» **What the task requires**: Give back the text of each entry below word for word, keeping every line as it stands, and leave the pictures out of your answer.

Provided records START

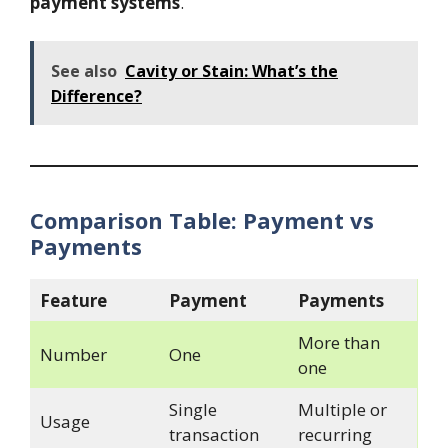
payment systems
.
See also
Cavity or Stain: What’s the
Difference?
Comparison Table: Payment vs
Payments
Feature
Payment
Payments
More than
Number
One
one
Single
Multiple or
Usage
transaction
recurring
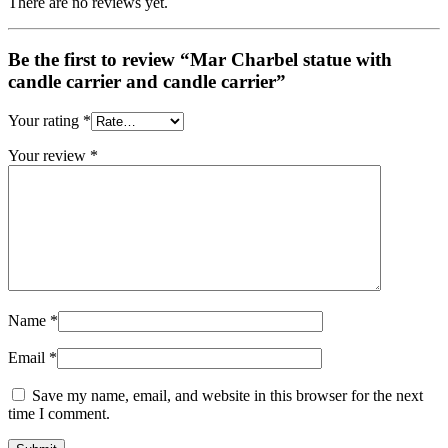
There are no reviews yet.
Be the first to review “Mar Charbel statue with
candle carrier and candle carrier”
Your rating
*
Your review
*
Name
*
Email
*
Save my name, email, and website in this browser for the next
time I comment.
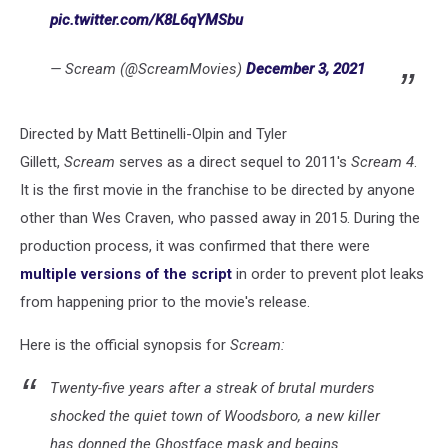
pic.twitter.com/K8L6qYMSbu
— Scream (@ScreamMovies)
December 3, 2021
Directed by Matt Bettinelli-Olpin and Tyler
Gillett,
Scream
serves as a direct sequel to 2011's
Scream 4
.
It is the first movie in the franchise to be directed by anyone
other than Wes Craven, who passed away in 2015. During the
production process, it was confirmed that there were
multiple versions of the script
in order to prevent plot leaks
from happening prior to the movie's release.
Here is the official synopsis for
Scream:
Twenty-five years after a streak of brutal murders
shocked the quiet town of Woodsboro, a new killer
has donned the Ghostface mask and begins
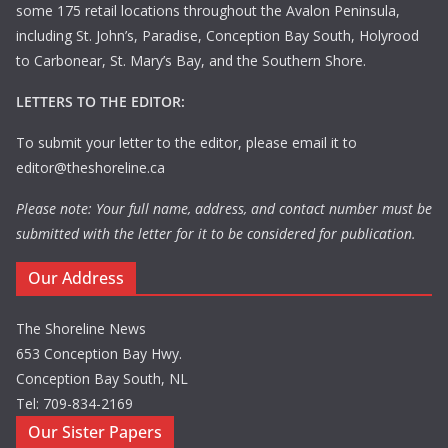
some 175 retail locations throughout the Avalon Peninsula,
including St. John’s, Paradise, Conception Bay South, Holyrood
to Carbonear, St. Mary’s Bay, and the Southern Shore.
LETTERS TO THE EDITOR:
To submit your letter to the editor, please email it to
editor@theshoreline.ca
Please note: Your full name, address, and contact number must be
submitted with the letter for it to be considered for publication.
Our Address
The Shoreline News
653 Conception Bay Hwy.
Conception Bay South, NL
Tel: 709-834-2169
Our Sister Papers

Provided records END

» **Solution for this exercise**:
payment systems
.
See also
Cavity or Stain: What’s the
Difference?
Comparison Table: Payment vs
Payments
Feature
Payment
Payments
More than
Number
One
one
Single
Multiple or
Usage
transaction
recurring
There are no reviews yet.
Be the first to review “Mar Charbel statue with
candle carrier and candle carrier”
Your rating
*
Your review
*
Name
*
Email
*
Save my name, email, and website in this browser for the next
time I comment.
pic.twitter.com/K8L6qYMSbu
— Scream (@ScreamMovies)
December 3, 2021
Directed by Matt Bettinelli-Olpin and Tyler
Gillett,
Scream
serves as a direct sequel to 2011's
Scream 4
.
It is the first movie in the franchise to be directed by anyone
other than Wes Craven, who passed away in 2015. During the
production process, it was confirmed that there were
multiple versions of the script
in order to prevent plot leaks
from happening prior to the movie's release.
Here is the official synopsis for
Scream:
Twenty-five years after a streak of brutal murders
shocked the quiet town of Woodsboro, a new killer
has donned the Ghostface mask and begins
some 175 retail locations throughout the Avalon Peninsula,
including St. John’s, Paradise, Conception Bay South, Holyrood
to Carbonear, St. Mary’s Bay, and the Southern Shore.
LETTERS TO THE EDITOR:
To submit your letter to the editor, please email it to
editor@theshoreline.ca
Please note: Your full name, address, and contact number must be
submitted with the letter for it to be considered for publication.
Our Address
The Shoreline News
653 Conception Bay Hwy.
Conception Bay South, NL
Tel: 709-834-2169
Our Sister Papers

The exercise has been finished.